*WHAT IS EXPECTED*.
In the entries below, find each line with the string "only" and copy it.

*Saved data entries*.
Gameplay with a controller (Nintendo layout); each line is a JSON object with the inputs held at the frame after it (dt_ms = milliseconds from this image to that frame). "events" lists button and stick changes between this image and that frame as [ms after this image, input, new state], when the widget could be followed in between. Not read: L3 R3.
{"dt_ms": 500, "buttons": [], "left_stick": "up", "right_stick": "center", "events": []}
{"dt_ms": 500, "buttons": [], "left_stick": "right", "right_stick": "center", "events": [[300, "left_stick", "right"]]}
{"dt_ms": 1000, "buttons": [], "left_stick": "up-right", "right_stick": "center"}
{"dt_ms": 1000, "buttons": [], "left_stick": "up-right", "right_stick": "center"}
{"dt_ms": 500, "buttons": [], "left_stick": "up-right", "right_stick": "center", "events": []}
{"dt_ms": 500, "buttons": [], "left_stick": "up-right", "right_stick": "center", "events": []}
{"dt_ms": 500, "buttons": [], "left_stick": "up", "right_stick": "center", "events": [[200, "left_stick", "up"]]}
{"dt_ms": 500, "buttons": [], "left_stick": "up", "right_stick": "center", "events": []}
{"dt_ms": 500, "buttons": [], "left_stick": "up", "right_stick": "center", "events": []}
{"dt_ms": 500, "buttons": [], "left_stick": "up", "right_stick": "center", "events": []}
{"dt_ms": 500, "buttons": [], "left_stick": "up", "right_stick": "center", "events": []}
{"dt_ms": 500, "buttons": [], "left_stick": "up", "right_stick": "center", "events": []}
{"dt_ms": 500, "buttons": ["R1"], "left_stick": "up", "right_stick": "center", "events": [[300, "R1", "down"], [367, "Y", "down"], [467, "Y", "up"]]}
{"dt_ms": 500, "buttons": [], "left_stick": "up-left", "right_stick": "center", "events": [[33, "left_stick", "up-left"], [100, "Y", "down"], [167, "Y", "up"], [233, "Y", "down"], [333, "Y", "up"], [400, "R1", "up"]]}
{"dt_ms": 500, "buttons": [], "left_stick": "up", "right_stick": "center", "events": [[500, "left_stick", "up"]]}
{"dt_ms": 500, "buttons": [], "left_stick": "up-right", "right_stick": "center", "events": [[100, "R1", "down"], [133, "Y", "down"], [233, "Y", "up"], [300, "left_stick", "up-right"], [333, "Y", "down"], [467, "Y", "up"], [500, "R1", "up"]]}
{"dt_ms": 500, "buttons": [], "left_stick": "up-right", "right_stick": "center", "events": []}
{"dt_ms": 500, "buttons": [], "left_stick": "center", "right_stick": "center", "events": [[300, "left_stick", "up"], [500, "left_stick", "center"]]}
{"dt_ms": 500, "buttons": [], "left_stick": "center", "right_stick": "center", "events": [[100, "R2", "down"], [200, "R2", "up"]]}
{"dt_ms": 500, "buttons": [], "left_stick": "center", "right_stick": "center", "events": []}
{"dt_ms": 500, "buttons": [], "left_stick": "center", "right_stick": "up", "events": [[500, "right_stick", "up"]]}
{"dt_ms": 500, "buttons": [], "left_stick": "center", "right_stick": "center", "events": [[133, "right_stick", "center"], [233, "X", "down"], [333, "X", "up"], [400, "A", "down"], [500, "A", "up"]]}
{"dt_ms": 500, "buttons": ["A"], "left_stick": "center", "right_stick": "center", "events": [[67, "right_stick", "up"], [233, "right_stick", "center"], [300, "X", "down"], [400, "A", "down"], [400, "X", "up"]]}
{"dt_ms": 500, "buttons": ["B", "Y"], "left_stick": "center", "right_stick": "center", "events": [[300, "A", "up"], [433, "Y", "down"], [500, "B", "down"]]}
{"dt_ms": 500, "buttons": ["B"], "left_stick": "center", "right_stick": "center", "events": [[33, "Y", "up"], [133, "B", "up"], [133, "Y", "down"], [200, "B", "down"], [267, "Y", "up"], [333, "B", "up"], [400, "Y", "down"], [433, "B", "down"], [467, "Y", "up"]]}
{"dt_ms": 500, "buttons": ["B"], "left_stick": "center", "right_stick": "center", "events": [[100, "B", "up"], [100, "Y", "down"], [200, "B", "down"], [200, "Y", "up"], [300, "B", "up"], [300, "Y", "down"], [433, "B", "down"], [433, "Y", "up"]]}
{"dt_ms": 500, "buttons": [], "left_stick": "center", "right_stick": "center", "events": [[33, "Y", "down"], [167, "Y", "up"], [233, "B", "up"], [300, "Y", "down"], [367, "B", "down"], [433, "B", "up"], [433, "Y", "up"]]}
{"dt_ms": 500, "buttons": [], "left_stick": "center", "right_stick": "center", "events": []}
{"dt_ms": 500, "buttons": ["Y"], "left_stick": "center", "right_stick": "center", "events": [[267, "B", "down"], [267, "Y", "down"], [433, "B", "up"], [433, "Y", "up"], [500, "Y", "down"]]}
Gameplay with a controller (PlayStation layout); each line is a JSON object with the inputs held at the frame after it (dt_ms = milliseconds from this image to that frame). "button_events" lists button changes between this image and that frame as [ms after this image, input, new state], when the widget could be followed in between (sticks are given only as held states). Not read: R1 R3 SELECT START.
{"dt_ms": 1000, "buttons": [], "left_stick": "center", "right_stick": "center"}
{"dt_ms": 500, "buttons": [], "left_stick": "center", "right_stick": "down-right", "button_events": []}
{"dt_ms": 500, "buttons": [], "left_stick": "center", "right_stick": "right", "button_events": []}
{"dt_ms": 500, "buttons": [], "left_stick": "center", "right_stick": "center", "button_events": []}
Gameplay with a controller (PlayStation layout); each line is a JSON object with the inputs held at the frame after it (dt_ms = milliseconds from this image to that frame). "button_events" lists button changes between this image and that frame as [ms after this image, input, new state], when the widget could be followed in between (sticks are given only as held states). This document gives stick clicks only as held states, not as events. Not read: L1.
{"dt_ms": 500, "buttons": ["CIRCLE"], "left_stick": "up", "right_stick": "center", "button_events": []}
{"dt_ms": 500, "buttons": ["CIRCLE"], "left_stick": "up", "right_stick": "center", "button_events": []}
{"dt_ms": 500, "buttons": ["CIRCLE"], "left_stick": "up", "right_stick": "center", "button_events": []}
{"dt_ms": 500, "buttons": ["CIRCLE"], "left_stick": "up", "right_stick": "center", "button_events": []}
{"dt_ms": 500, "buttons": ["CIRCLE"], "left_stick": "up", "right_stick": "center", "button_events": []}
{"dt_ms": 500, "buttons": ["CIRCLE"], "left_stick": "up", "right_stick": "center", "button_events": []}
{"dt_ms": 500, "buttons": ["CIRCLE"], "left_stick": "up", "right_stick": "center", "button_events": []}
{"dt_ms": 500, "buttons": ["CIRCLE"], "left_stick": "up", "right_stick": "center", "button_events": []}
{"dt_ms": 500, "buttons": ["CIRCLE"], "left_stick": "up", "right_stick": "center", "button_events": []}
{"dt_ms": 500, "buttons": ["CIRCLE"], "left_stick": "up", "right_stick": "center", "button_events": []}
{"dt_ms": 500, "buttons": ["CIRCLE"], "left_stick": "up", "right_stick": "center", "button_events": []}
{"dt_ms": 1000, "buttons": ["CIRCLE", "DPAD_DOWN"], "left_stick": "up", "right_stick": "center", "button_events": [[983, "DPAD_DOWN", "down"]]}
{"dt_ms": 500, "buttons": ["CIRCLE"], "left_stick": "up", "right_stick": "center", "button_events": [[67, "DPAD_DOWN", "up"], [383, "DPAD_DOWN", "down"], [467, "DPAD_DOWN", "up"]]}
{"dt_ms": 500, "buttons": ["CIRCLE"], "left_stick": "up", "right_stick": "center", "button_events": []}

*WORKED SOLUTION*.
Gameplay with a controller (PlayStation layout); each line is a JSON object with the inputs held at the frame after it (dt_ms = milliseconds from this image to that frame). "button_events" lists button changes between this image and that frame as [ms after this image, input, new state], when the widget could be followed in between (sticks are given only as held states). Not read: R1 R3 SELECT START.
Gameplay with a controller (PlayStation layout); each line is a JSON object with the inputs held at the frame after it (dt_ms = milliseconds from this image to that frame). "button_events" lists button changes between this image and that frame as [ms after this image, input, new state], when the widget could be followed in between (sticks are given only as held states). This document gives stick clicks only as held states, not as events. Not read: L1.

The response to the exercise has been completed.